From a purely economic perspective*, protectionists have two tasks before them:

1) Prove that imports cause greater net harm than domestic production

and

2) Prove the proposed solution minimizes the net loss (or, inversely, maximizes net benefits). This is where comparative institutional analysis comes in.

The mere existence of condition (1) is neither necessary nor sufficient to justify government intervention. If the cost of government intervention exceeds the benefits therefrom, then even though the free market option has a net loss, it is the optimal solution because the resulting intervention would make matters worse!

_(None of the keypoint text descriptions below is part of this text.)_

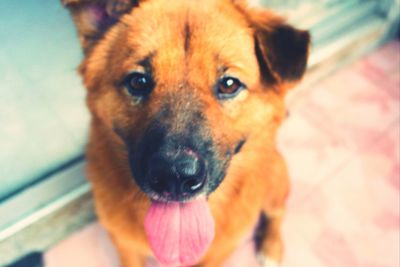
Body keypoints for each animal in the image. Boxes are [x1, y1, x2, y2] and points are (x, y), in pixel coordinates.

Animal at [63, 1, 310, 266]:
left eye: (229, 84)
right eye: (138, 81)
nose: (175, 177)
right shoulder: (124, 245)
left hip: (276, 180)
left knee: (277, 212)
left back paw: (271, 247)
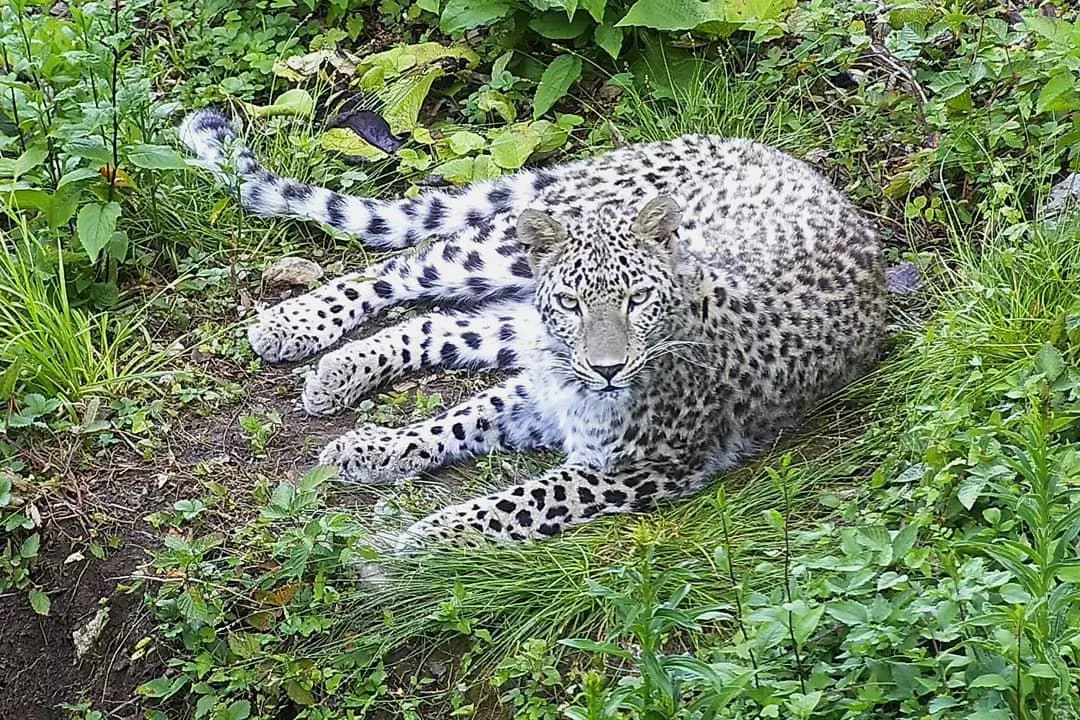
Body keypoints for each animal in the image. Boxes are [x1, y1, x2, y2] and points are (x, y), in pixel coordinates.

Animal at [179, 108, 887, 552]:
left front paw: (415, 527)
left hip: (512, 312)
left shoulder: (638, 465)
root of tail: (731, 142)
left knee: (444, 320)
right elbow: (460, 421)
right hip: (503, 250)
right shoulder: (554, 393)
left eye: (638, 300)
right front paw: (376, 455)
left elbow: (503, 492)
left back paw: (336, 371)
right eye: (572, 303)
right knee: (405, 267)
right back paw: (294, 325)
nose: (606, 367)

The existence of condition (1) may require collective action to solve, but it may be more cheaply solved via non-government collective decision making (ie, a firm).**

There may be cases where government decision making is the lowest cost option.  However, it is very much a case-by-case basis.  Blanket legislation (like a tariff) does not allow for the necessary flexibility to make such decisions.  In order to minimize costs (and thus maximize net benefit), freedom must be given first preference, with the burden of proof upon protectionists.

*There could be many other arguments for protectionism, such as legal, or national defense.  I shan’t get bogged down in a discussion here.  I’ll leave that to the experts.

**For a more in-depth discussion on this point, read The Calculus of Consent by James Buchanan and Gordon Tullock, in particular Chapter 5.